“Manchester by the Sea”



Let’s just get right to the point here: in “Manchester By The Sea,” Casey Affleck is as great, if not even greater, than you’ve heard. The movie itself is not.

The film, written and directed by Kenneth Lonergan, tells the story of Lee Chandler (Affleck), a sad sack of a man who returns to his sleepy Massachusetts seaside hometown after the death of his older brother Joe (Kyle Chandler). In a surprise twist, Joe has made Lee the sole guardian of his teenage nephew Patrick (Lucas Hedges). Lee finds himself unable to emotionally deal with the new circumstances and becoming a guardian coupled with the loss of his brother become nearly too much for him to bear.
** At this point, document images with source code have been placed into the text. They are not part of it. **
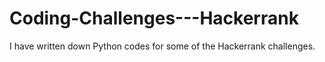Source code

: # Coding-Challenges---Hackerrank

I have written down Python codes for some of the Hackerrank challenges.
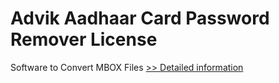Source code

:# Advik Aadhaar Card Password Remover License
Software to Convert MBOX Files
[>> Detailed information](https://secure.shareit.com/shareit/product.html?productid=300808487&affiliateid=200057808)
Because of a tragedy in his past involving his ex-wife Randi (Michelle Williams), he’s forced to confront his darkest demons in an attempt to rise above the struggle.

The film is a devastating, emotional exploration of sadness and the challenge of coping with tragedy and crushing grief. Lonergan and his actors truly understand the grieving process and as result, the story feels authentic and human. The film is packed with more realism than sentimentality, and the screenplay is more observational than original. There are more than a few plot points that scream ‘gimmick’ rather than credibility, and what should be a deeply personal male melodrama at times comes across as a bit standoffish.

This is Affleck’s movie to be sure. His nuanced, heartbreaking performance is absolutely the very definition of ‘Oscar caliber.’ Never does it feel sensational or showy; he creates a pathetic, dejected man who is struggling to adapt to meaningful male bonding through family tragedy. The supporting performances from Hedges and Williams are top-notch too, with both actors delivering scene after scene of agony, pain and emotional torment with a masterful balance of tenderness.

Make no mistake, this isn’t a fun movie to watch: it’s aching with honesty, packed with complex layers of raw, bitter emotion that are painfully stripped away to the core as we watch.

While it’s a genuine look at the grieving process, I wanted this movie to be so much better than it actually is. I feel Affleck’s incredible performance is clouding everyone’s opinion of this film and if they’d simply take a step back, they’d notice the multitude of aspects that don’t work, like classical music used for the score and the poor direction that feels more like a Robert Altman rip-off than a sincere, original style.

Even so, it’s one worth watching simply for the lead performance.